EXERCISE PROMPT: Copy each line below in which the word "linecap" occurs.
#### RECORDS FOR THE TASK
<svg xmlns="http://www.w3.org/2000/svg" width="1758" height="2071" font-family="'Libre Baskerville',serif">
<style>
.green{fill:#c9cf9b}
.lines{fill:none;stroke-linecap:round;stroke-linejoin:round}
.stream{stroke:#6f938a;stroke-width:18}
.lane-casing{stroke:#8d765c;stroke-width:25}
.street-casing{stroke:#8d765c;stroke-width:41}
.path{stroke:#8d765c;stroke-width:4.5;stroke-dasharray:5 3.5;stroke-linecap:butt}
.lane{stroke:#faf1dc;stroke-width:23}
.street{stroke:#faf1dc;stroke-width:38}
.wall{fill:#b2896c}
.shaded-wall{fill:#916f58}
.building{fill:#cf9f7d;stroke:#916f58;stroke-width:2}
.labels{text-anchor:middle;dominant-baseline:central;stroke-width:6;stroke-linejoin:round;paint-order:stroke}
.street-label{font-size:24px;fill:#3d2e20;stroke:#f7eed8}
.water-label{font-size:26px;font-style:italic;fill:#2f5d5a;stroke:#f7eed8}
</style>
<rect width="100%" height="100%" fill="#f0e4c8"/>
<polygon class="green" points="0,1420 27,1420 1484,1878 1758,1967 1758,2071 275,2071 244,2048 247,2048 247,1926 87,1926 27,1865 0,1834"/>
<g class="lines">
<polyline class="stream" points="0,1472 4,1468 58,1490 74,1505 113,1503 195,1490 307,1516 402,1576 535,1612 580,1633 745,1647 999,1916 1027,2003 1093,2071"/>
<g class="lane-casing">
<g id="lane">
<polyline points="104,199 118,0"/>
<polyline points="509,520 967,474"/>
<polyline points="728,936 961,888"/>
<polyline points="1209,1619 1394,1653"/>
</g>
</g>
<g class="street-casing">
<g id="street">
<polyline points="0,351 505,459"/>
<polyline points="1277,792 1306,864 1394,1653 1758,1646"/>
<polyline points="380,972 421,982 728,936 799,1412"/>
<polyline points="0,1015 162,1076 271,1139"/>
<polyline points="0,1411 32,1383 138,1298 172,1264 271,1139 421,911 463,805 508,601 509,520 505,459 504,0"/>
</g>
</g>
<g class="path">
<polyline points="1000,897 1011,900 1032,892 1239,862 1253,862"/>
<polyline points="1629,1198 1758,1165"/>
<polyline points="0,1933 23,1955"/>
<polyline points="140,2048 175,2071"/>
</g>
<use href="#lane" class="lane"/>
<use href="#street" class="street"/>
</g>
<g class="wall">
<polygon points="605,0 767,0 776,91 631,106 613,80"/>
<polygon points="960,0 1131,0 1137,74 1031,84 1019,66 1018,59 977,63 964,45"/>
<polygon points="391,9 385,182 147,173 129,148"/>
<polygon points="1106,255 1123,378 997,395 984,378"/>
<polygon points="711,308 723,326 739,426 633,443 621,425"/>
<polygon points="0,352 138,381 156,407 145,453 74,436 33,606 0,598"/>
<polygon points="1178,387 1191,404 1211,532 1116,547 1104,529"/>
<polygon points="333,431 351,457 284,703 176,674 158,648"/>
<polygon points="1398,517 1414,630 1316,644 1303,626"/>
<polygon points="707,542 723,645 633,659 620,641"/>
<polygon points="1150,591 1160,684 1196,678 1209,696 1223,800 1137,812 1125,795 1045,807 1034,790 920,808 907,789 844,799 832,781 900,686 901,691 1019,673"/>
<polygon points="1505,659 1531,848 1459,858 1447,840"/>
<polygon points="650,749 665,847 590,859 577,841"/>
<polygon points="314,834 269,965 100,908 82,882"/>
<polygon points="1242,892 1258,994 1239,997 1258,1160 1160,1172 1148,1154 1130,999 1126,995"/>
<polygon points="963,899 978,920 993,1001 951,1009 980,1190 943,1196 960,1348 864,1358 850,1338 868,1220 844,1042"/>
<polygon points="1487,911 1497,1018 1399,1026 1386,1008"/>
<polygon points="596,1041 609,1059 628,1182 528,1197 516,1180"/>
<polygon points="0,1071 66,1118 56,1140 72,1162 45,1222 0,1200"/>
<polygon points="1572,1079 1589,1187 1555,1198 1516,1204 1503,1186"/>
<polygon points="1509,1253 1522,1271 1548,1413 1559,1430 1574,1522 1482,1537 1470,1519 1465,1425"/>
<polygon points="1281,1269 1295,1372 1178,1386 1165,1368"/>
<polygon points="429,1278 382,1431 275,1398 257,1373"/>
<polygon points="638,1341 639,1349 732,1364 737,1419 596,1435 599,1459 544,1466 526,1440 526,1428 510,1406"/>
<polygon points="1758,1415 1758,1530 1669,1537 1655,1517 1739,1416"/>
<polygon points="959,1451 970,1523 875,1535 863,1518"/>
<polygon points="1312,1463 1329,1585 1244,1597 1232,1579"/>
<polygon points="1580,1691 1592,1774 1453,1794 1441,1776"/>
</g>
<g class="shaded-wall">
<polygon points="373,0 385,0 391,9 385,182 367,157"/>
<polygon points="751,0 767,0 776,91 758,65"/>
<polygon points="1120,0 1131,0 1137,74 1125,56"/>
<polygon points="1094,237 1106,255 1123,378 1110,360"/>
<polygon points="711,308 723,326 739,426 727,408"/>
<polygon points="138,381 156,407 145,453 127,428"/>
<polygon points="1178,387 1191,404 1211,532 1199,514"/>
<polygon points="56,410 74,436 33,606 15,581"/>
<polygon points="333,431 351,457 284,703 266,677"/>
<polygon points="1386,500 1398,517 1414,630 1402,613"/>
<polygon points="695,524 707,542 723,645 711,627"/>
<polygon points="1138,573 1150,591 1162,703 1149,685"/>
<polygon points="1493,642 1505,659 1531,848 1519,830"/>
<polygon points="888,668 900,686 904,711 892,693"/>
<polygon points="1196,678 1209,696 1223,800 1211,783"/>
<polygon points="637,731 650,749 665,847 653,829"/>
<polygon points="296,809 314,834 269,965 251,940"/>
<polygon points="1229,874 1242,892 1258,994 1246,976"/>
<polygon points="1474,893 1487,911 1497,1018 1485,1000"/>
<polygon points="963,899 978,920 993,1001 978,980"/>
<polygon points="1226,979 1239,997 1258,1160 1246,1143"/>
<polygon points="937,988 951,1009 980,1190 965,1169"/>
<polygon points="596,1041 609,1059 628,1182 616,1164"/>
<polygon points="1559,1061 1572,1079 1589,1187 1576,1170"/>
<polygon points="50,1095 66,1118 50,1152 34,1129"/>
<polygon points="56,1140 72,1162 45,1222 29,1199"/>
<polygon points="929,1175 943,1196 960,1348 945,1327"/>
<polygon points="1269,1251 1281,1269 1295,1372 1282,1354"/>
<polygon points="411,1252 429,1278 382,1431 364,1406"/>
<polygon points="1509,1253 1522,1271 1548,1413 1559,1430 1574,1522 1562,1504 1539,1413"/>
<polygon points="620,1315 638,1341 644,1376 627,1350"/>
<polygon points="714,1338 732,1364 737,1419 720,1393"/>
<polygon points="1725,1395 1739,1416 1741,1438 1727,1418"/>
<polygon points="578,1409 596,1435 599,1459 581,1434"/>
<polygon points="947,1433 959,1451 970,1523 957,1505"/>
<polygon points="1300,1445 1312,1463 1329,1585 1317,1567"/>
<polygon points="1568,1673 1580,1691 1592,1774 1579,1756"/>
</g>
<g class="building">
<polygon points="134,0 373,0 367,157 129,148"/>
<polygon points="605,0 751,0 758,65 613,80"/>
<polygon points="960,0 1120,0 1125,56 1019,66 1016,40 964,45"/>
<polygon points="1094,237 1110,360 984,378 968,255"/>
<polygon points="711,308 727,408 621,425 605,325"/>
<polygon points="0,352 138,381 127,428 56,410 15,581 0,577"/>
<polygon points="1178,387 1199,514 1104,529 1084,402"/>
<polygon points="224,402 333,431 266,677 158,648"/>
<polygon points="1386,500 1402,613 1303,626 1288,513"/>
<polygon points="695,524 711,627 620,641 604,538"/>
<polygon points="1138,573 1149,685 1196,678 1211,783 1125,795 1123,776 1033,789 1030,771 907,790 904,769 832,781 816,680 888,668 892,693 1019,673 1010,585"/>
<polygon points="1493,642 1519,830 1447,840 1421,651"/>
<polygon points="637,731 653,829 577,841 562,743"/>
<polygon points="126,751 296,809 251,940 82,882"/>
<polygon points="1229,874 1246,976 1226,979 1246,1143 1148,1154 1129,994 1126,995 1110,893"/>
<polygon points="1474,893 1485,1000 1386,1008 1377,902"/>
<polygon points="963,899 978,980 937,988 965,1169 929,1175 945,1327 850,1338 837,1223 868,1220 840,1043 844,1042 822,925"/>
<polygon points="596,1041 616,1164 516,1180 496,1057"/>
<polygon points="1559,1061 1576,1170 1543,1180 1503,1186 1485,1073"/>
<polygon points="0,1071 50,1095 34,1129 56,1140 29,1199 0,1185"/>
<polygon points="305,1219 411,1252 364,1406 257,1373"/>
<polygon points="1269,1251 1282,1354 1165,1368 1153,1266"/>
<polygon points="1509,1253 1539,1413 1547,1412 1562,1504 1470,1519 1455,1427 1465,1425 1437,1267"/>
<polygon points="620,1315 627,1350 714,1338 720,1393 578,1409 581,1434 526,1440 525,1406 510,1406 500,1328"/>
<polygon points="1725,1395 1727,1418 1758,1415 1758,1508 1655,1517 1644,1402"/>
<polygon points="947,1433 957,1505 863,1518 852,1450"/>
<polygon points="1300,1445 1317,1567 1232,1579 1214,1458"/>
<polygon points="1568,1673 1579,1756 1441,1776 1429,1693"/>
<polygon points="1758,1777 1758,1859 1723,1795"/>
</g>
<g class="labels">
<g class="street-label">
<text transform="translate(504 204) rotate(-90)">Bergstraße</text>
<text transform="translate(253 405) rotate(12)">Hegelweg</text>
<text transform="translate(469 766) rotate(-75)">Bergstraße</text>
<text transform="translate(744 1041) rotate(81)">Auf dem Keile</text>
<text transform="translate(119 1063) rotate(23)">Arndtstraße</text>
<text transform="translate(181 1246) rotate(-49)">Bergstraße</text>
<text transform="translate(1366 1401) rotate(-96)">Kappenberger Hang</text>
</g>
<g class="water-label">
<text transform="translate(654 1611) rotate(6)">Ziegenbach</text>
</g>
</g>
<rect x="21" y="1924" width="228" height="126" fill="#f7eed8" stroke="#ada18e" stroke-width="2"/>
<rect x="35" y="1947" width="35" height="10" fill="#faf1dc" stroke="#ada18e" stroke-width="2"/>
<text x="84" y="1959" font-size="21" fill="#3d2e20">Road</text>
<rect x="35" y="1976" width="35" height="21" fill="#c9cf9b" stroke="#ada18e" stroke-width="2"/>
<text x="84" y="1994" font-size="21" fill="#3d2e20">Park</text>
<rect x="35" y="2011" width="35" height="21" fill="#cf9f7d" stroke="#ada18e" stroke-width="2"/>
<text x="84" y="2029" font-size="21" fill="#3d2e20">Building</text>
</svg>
########
REPLY TO THE EXERCISE:
.lines{fill:none;stroke-linecap:round;stroke-linejoin:round}
.path{stroke:#8d765c;stroke-width:4.5;stroke-dasharray:5 3.5;stroke-linecap:butt}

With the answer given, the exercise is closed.